_Required work_
Extend the blog review of the Which Way gamebook below, starting after its final sentence.

_Text segment_
☆ ☆ ☆ ☆ ☆
Reading children’s books again, Thomas? I hear you say.
And the answer is, uh, yeah! And I’m glad I did it!
Props to my Facebook bud Willie for bringing this to my attention, after which I set out at Warp 2 to Abebooks and snagged this volume like a Tarbaxian Snag-beast.
What we’ve got here is a Chooseable Path Adventure book from a series called Which Way Books. Note that these are not to be generically referred to as Choose Your Own Adventure because that’s a trademark of Chooseco and they are very protective of that trademark. Longtime readers, or those who just like digging through inexpertly-sorted archives, might remember that I did a similar Chooseable Path Adventure book once, long ago, from the Sniper! series. That book had the interesting twist of requiring dice.
Which Way ran for twenty-four volumes, most of which, based on the titles, look like generic fantasy adventure stories and were written by someone named R.G. Austin. Several others are written by Stephen Mooser, with only two by the authors of this one, Barbara and Scott Siegel. Their other one, The Champ of T.V. Wrestling, looks fun.
☆ ☆ ☆ ☆ ☆
_Recorded information_

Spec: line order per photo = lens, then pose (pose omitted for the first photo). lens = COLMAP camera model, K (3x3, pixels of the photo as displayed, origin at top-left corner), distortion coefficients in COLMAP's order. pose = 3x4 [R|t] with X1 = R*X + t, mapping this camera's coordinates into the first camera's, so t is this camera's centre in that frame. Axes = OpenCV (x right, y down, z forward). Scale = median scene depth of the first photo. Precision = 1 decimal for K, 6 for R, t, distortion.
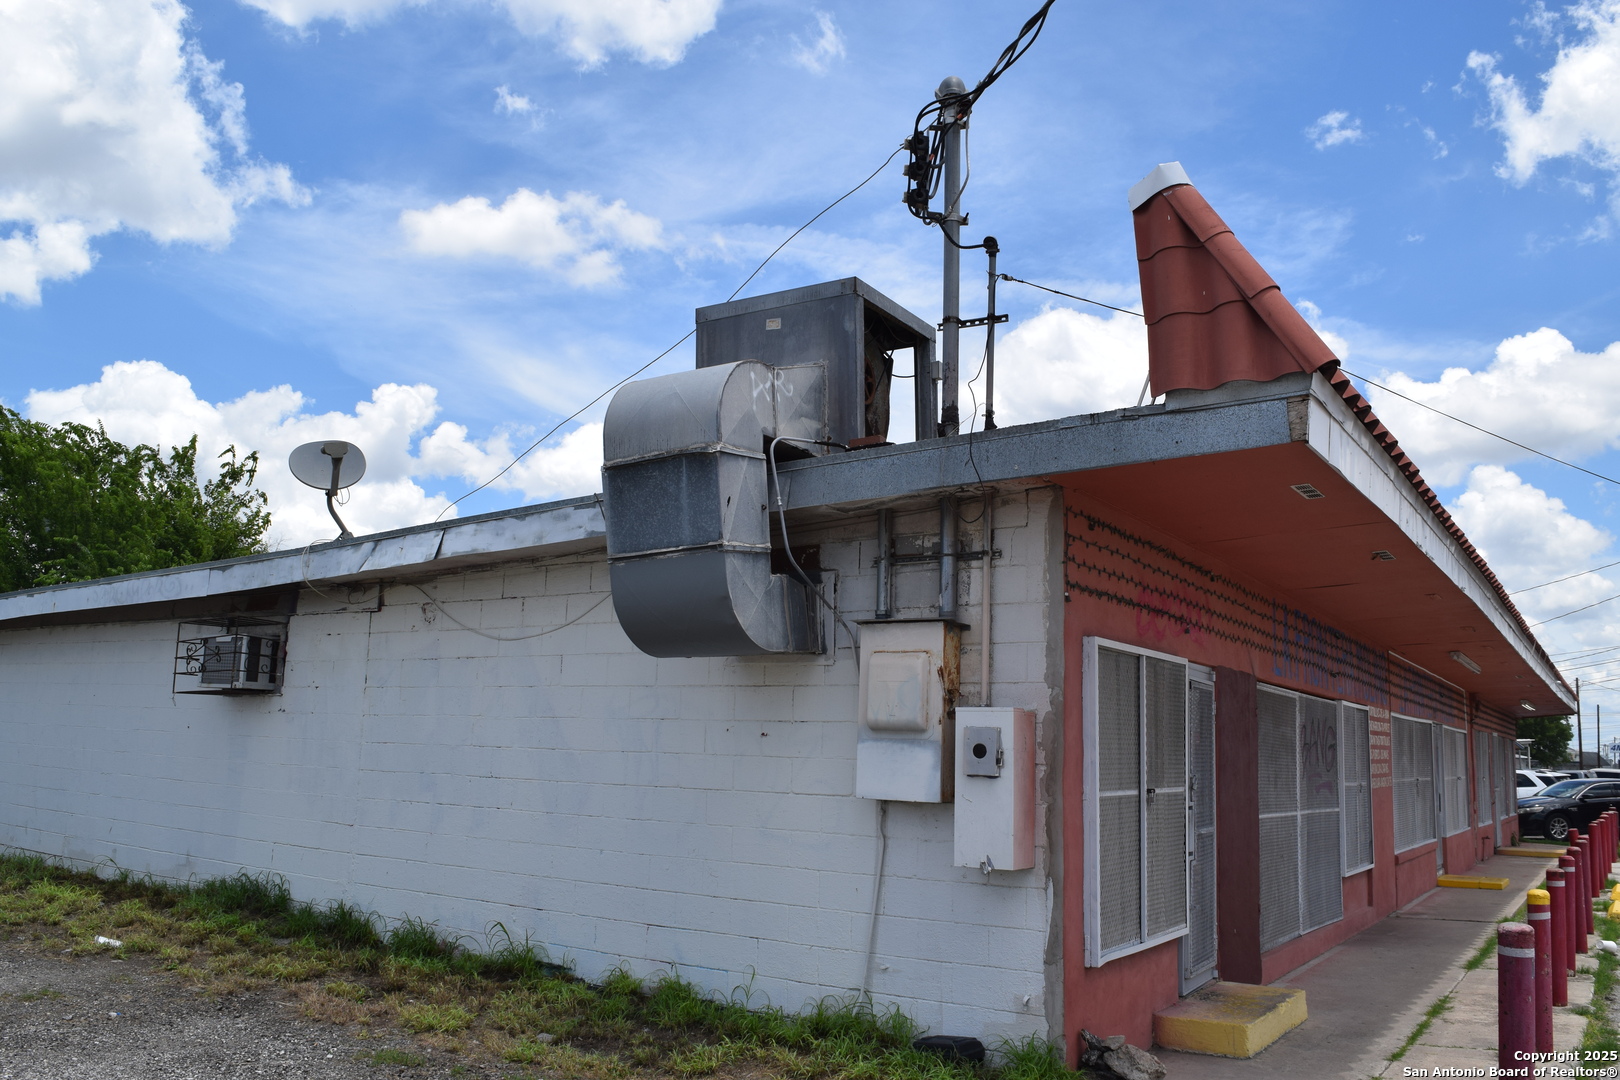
lens RADIAL K [[1275.7, 0, 813.2], [0, 1275.7, 541.9], [0, 0, 1]] dist [-0.096693, 0.023523]
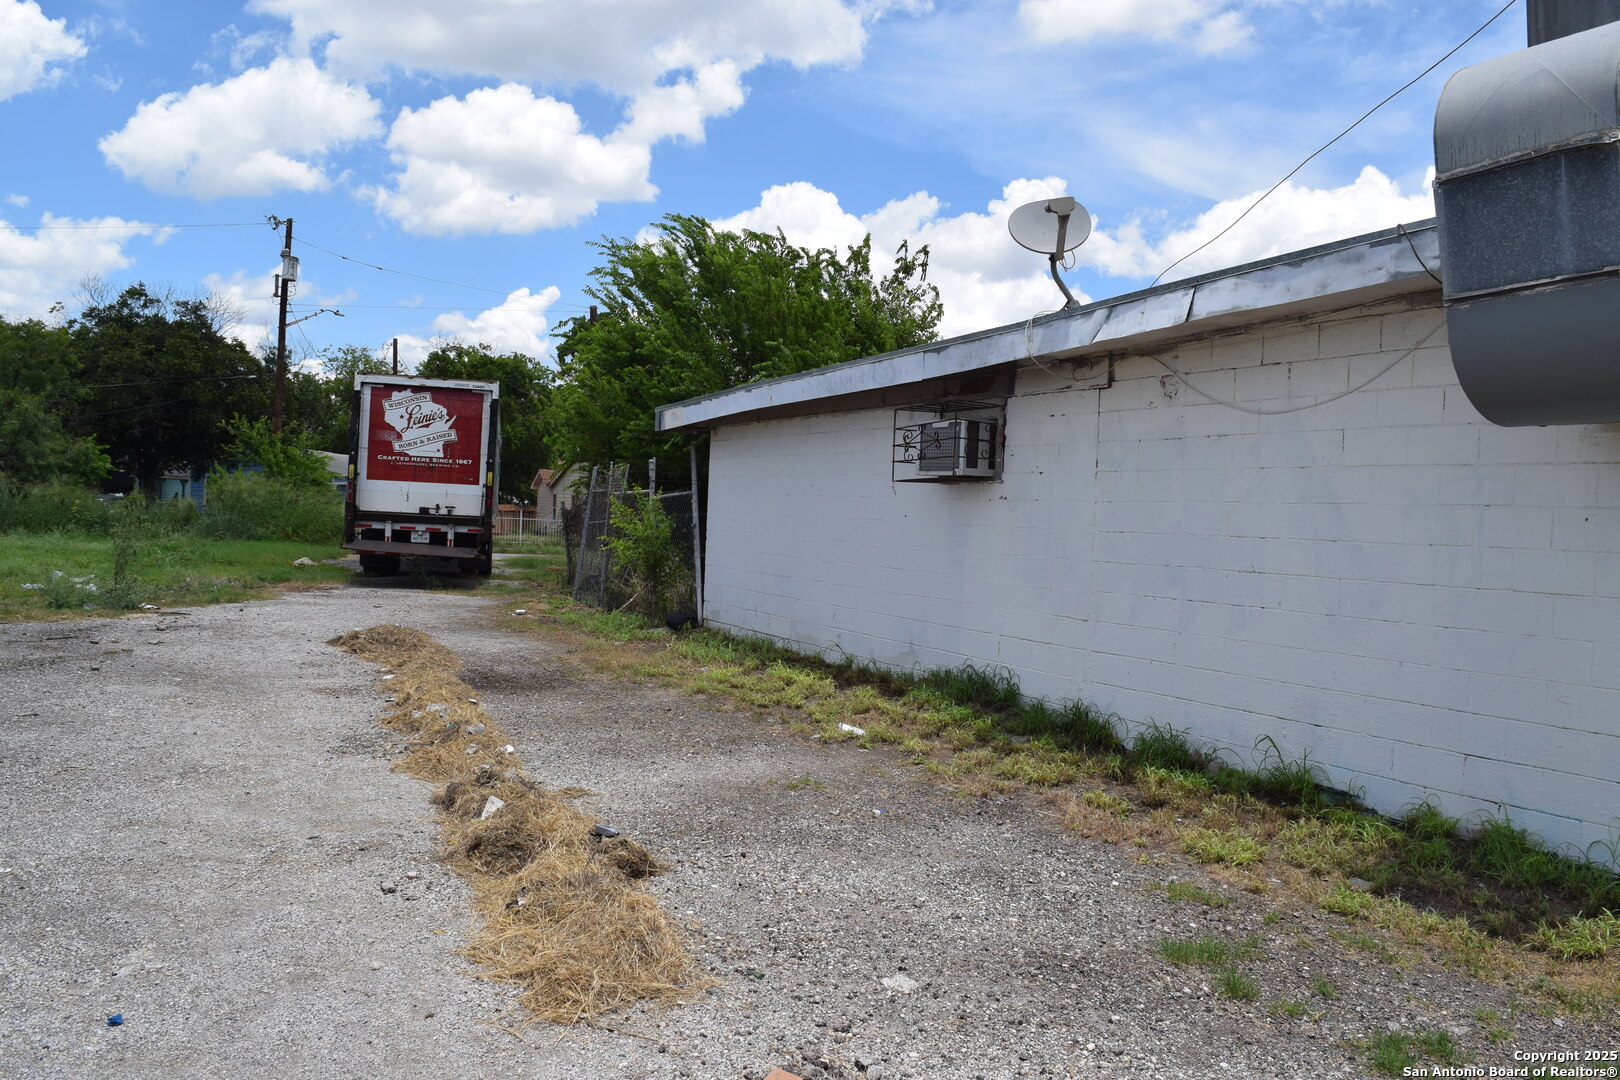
lens RADIAL K [[1275.7, 0, 813.2], [0, 1275.7, 541.9], [0, 0, 1]] dist [-0.096693, 0.023523]
pose [[0.880242, 0.017108, -0.474217, -0.103868], [0.061080, 0.986951, 0.148984, 0.016783], [0.470578, -0.160107, 0.867711, 0.101086]]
☆ ☆ ☆ ☆ ☆
_Output of the task_
But two of the books, this one and #15, are not generic fantasy adventures. They are both licensed Star Trek works, and before you ask, yes, I do own the other one now as well. It’s called Voyage to Adventure and it’s by Michael J. Dodge and I promise I’ll read it, too, and maybe do something special with it. I haven’t decided what yet.
So for this one, I started reading it and completed one cycle of the story. It was at that point that I realized how quickly that went, and I had an idea. I’m basically gonna live-blog this book. I’ve never tried this before so it might be a big mistake. We’ll see? Okay, let’s go.
This is the one I did before I had this live-blogging idea, so I’m working from notes here.
You begin the book by being introduced to the main idea, that you are a new ensign assigned to the Enterprise to receive “special training” on the best ship in the fleet. That’s an interesting writing decision, authors! I wonder why they didn’t just run with the reader being a new crewmember?
Right off the bat you are offered three choices: Do you want to hang around with Captain Kirk, Dr. McCoy, or Mr. Spock?
I went with Spock first, because Spock.
There’s not a lot more exposition before something wild happens. You’re walking down the corridor, having a chat, when there’s an explosion! Spock waves his tricorder around a bit and then declares that there’s an invisible ship somewhere outside, and that someone needs to beam over to it.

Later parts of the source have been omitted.